Mais nous l’avons dit, à travers Constance se peint la figure de Liliane Fernandez et du personnage de la mère. Constance est donc la quintessence de toutes les mères du Nord, de toutes ces femmes qui sacrifient le plaisir à la morale, leur bonheur à leurs valeurs et à la mise en exécution de ces principes moraux : faire est aussi important que dire ; parce qu’elles ont dû lutter pour prouver aux autres et se prouver à elles-mêmes que la médiocrité ou la déchéance étaient des conséquences du laxisme, elles entretiennent un combat sans merci contre ce qu’elles considèrent comme leur ennemi, le plaisir de l’abandon. L’éducation de ces mères scrupuleuses et méfiantes a une importance considérable dans la conception de la vie de leur fils, car si le complexe d’infériorité et l’absence d’assurance en soi ne sont pas héréditaires, le goût de l’obstacle à surmonter, le sens de l’effort, celui de la lutte contre soi, sa propre nature et ses goûts, eux, sont destinés à essaimer au gré des générations, et se nomment tantôt vigilance, méfiance et exigence, tantôt culte de l’échec et masochisme moral.

Notes
28.

Précision importante : dans L’Aube, Dominique Fernandez a transformé très légèrement le prénom de sa mère (Liliane en Élie-Anne) pour peindre son portrait sous les traits de la tante de Jean. D’après l’auteur, le modèle s’y étant reconnue, fut très affectée et même blessée par cette peinture.

29.

Rappelons à ce propos que Jean et Stéphane souffrent tous deux de troubles respiratoires, le premier souffre d’une « bronchite tenace » tandis que le second est sujet (comme Dominique Fernandez) à de violentes crises d’asthme.

30.

Lors de la première rencontre, Porfirio s’adresse ainsi à Constance : « Il y a en vous une force magique, te chuchotais-je d’une voix oppressée.

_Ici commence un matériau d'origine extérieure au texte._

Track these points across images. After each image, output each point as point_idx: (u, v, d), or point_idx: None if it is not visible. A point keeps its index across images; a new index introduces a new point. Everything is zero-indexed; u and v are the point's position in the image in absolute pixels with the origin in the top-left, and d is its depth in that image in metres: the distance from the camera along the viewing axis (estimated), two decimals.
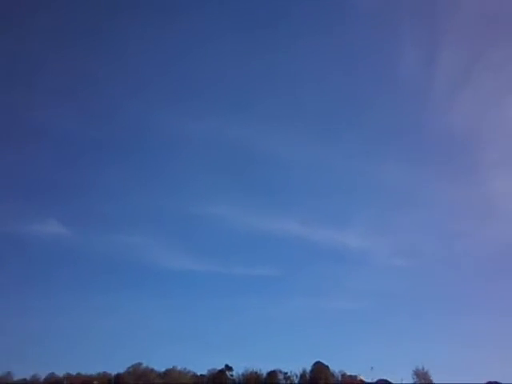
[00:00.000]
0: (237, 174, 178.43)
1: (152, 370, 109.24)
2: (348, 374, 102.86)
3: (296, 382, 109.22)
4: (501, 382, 77.01)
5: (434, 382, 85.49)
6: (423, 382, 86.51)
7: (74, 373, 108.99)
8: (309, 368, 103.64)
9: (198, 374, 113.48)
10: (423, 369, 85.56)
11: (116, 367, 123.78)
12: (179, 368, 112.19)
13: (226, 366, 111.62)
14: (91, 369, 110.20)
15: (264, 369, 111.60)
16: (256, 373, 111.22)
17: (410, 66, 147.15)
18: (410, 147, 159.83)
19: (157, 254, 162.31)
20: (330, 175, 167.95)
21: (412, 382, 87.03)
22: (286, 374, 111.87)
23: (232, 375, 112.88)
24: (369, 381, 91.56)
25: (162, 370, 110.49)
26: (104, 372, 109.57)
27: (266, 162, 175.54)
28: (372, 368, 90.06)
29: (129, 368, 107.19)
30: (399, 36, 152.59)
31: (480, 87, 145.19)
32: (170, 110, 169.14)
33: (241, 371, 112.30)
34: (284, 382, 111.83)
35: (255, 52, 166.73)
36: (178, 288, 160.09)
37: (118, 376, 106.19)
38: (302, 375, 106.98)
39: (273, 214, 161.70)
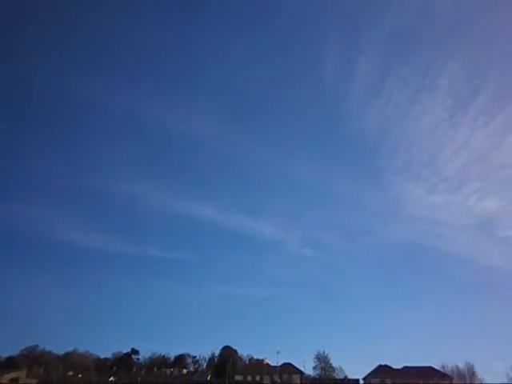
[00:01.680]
0: (155, 155, 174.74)
1: (50, 353, 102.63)
2: (255, 357, 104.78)
3: (204, 365, 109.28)
4: (391, 365, 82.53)
5: (333, 364, 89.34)
6: (323, 365, 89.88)
7: None
8: (217, 352, 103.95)
9: (102, 357, 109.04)
10: (324, 353, 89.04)
11: (8, 350, 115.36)
12: (81, 351, 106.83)
13: (133, 349, 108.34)
14: None
15: (172, 352, 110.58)
16: (163, 356, 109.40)
17: (331, 72, 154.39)
18: (324, 148, 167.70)
19: (59, 229, 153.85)
20: (248, 166, 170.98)
21: (313, 365, 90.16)
22: (194, 357, 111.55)
23: (138, 359, 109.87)
24: (274, 364, 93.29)
25: (62, 352, 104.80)
26: None
27: (186, 147, 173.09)
28: (278, 352, 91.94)
29: (22, 350, 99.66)
30: (324, 43, 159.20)
31: (390, 99, 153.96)
32: (84, 77, 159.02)
33: (148, 355, 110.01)
34: (192, 365, 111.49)
35: (177, 44, 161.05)
36: (84, 267, 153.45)
37: (9, 358, 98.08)
38: (211, 359, 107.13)
39: (190, 198, 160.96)
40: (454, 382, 78.33)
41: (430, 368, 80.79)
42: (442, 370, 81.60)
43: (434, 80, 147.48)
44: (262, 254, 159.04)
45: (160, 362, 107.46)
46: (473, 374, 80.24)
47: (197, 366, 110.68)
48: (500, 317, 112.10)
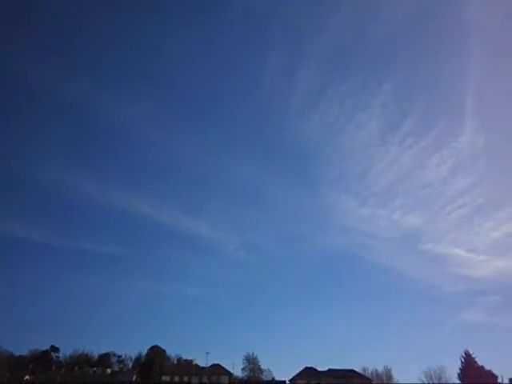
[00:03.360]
0: (91, 145, 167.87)
1: None
2: (184, 358, 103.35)
3: (130, 365, 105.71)
4: (316, 367, 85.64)
5: (261, 366, 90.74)
6: (252, 366, 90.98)
7: None
8: (145, 352, 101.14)
9: (17, 354, 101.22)
10: (253, 354, 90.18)
11: None
12: None
13: (52, 346, 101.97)
14: None
15: (96, 351, 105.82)
16: (86, 355, 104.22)
17: (273, 81, 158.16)
18: (264, 154, 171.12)
19: None
20: (188, 165, 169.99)
21: (242, 366, 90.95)
22: (119, 357, 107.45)
23: (58, 356, 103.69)
24: (203, 365, 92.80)
25: None
26: None
27: (125, 140, 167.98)
28: (207, 353, 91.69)
29: None
30: (268, 51, 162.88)
31: (328, 112, 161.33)
32: (8, 55, 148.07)
33: (69, 352, 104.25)
34: (117, 365, 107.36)
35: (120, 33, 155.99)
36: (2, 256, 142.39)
37: None
38: (137, 359, 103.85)
39: (125, 192, 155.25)
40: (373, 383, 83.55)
41: (352, 371, 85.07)
42: (362, 372, 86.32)
43: (369, 99, 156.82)
44: (196, 254, 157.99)
45: (82, 360, 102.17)
46: (390, 376, 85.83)
47: (122, 365, 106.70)
48: (417, 324, 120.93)
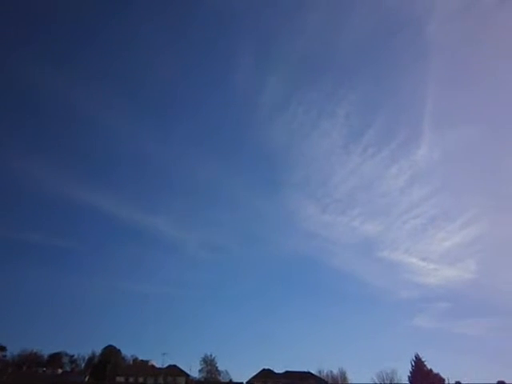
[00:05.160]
0: (53, 134, 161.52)
1: None
2: (140, 358, 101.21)
3: (82, 365, 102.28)
4: (273, 369, 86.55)
5: (219, 367, 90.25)
6: (209, 368, 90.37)
7: None
8: (99, 351, 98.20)
9: None
10: (211, 356, 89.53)
11: None
12: None
13: None
14: None
15: (46, 350, 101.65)
16: (36, 354, 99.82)
17: (242, 83, 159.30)
18: (230, 154, 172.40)
19: None
20: (151, 162, 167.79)
21: (200, 367, 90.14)
22: (72, 356, 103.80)
23: (5, 356, 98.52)
24: (159, 366, 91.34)
25: None
26: None
27: (89, 132, 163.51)
28: (164, 354, 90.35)
29: None
30: (238, 52, 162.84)
31: (294, 118, 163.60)
32: None
33: (17, 352, 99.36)
34: (69, 365, 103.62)
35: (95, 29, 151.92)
36: None
37: None
38: (91, 358, 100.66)
39: (83, 184, 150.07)
40: None
41: (309, 373, 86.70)
42: (318, 374, 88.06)
43: (333, 108, 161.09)
44: (156, 251, 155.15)
45: (31, 360, 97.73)
46: (344, 378, 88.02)
47: (74, 365, 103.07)
48: (373, 328, 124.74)
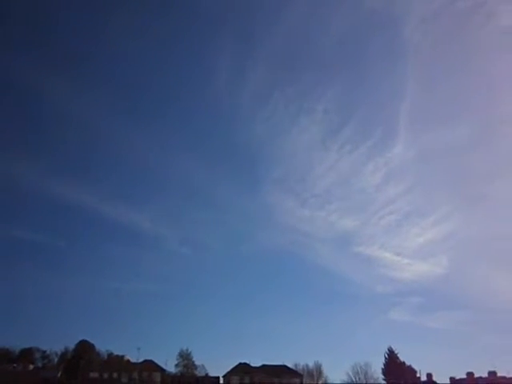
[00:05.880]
0: (33, 129, 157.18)
1: None
2: (115, 353, 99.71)
3: (55, 360, 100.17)
4: (250, 363, 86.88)
5: (195, 362, 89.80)
6: (186, 362, 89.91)
7: None
8: (72, 346, 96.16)
9: None
10: (187, 350, 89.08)
11: None
12: None
13: None
14: None
15: (18, 346, 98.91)
16: (7, 349, 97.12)
17: (223, 78, 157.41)
18: (211, 151, 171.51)
19: None
20: (134, 158, 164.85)
21: (176, 362, 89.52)
22: (44, 352, 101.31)
23: None
24: (134, 361, 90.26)
25: None
26: None
27: (70, 127, 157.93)
28: (139, 349, 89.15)
29: None
30: (219, 47, 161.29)
31: (274, 113, 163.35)
32: None
33: None
34: (41, 360, 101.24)
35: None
36: None
37: None
38: (64, 354, 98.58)
39: (66, 180, 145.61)
40: (304, 379, 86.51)
41: (285, 366, 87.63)
42: (294, 368, 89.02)
43: (312, 104, 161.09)
44: (135, 247, 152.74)
45: (2, 355, 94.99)
46: (320, 372, 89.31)
47: (46, 361, 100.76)
48: (348, 322, 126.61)
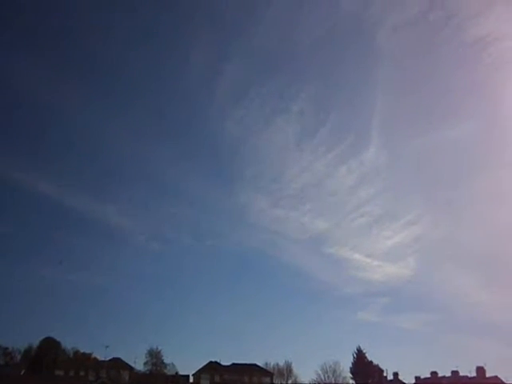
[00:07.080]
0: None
1: None
2: (81, 351, 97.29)
3: (18, 358, 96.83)
4: (220, 362, 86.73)
5: (165, 360, 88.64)
6: (155, 360, 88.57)
7: None
8: (36, 343, 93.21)
9: None
10: (157, 348, 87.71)
11: None
12: None
13: None
14: None
15: None
16: None
17: (198, 73, 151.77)
18: (184, 146, 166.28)
19: None
20: (102, 149, 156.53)
21: (145, 360, 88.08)
22: (6, 349, 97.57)
23: None
24: (102, 359, 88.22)
25: None
26: None
27: (37, 113, 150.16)
28: (107, 346, 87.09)
29: None
30: (193, 42, 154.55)
31: (249, 112, 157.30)
32: None
33: None
34: (3, 358, 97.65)
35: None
36: None
37: None
38: (27, 351, 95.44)
39: (22, 166, 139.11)
40: (275, 378, 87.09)
41: (255, 365, 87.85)
42: (265, 367, 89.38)
43: (287, 104, 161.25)
44: (103, 241, 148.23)
45: None
46: (290, 370, 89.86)
47: (8, 358, 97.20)
48: (319, 322, 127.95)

Sauvez-moi ! Vous en avez le pouvoir. Ayez-en la volonté ! De vous seule, mademoiselle, j’attends mon salut... Si ! Si ! Je ne puis en dire plus... Vous avez devant vous un homme en perdition, qui sera sauvé si vous ne le repoussez pas, qui fera naufrage autrement... » (Éc. Sud, p. 482.)

31.

La descente réelle vers la rivière « Enfer » donne lieu dans l’esprit de la jeune fille à une descente métaphorique (de même qu’elle préfère à la chute réelle de son grand-père la chute métaphorique, celle de la perdition), et elle forme le voeu de ne jamais se laisser entraîner dans aucune pente, aucune faillite. La discipline de Constance naît avec elle, produit de la Troisième République, de la religion laïque du devoir et de la conscience, et se développe, se fortifie à l’occasion de chaque nouvel obstacle qu’elle considère comme un nouveau défi. (Éc. Sud, pp. 251-3.)